- Date: 7 – 13 July
- Edition: 6th
- Surface: Clay
- Location: Trieste, Italy

Champions

Singles
- Matej Dodig

Doubles
- Jakub Paul / Matěj Vocel
| Internazionali di Tennis Città di Trieste |

= 2025 Internazionali di Tennis Città di Trieste =

The 2025 Internazionali di Tennis Città di Trieste was a professional tennis tournament played on clay courts. It was the 6th edition of the tournament which was part of the 2025 ATP Challenger Tour.
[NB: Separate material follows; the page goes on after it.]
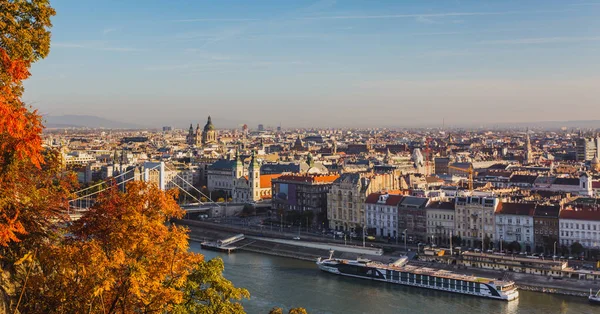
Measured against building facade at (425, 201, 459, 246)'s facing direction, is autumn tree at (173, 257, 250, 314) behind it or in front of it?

It took place in Trieste, Italy between 7 and 13 July 2025.

==Singles main-draw entrants==

===Seeds===

| Country | Player | Rank^{1} | Seed |
|---|---|---|---|
| TPE | Tseng Chun-hsin | 96 | 1 |
| CHI | Tomás Barrios Vera | 108 | 2 |
| CZE | Dalibor Svrčina | 114 | 3 |
| USA | Tristan Boyer | 120 | 4 |
| ARG | Thiago Agustín Tirante | 121 | 5 |
| GEO | Nikoloz Basilashvili | 126 | 6 |
| ITA | Matteo Gigante | 133 | 7 |
| LTU | Vilius Gaubas | 140 | 8 |

- ^{1} Rankings are as of 30 June 2025.

===Other entrants===
The following players received wildcards into the singles main draw:
- ITA Marco Cecchinato
- ITA Federico Cinà
- ITA Giulio Zeppieri

The following player received entry into the singles main draw as a special exempt:
- ITA Stefano Travaglia

The following player received entry into the singles main draw through the Next Gen Accelerator programme:
- FRA Arthur Géa

The following player received entry into the singles main draw as an alternate:
- ARG Facundo Mena

The following players received entry from the qualifying draw:
- ARG Andrea Collarini
- CRO Matej Dodig
- POL Daniel Michalski
- CZE Maxim Mrva
- IND Sumit Nagal
- ITA Andrea Picchione

==Champions==

===Singles===

- CRO Matej Dodig def. ARG Thiago Agustín Tirante 6–3, 6–4.

===Doubles===

- SUI Jakub Paul / CZE Matěj Vocel def. NED Robin Haase / DEN Johannes Ingildsen 7–5, 6–1.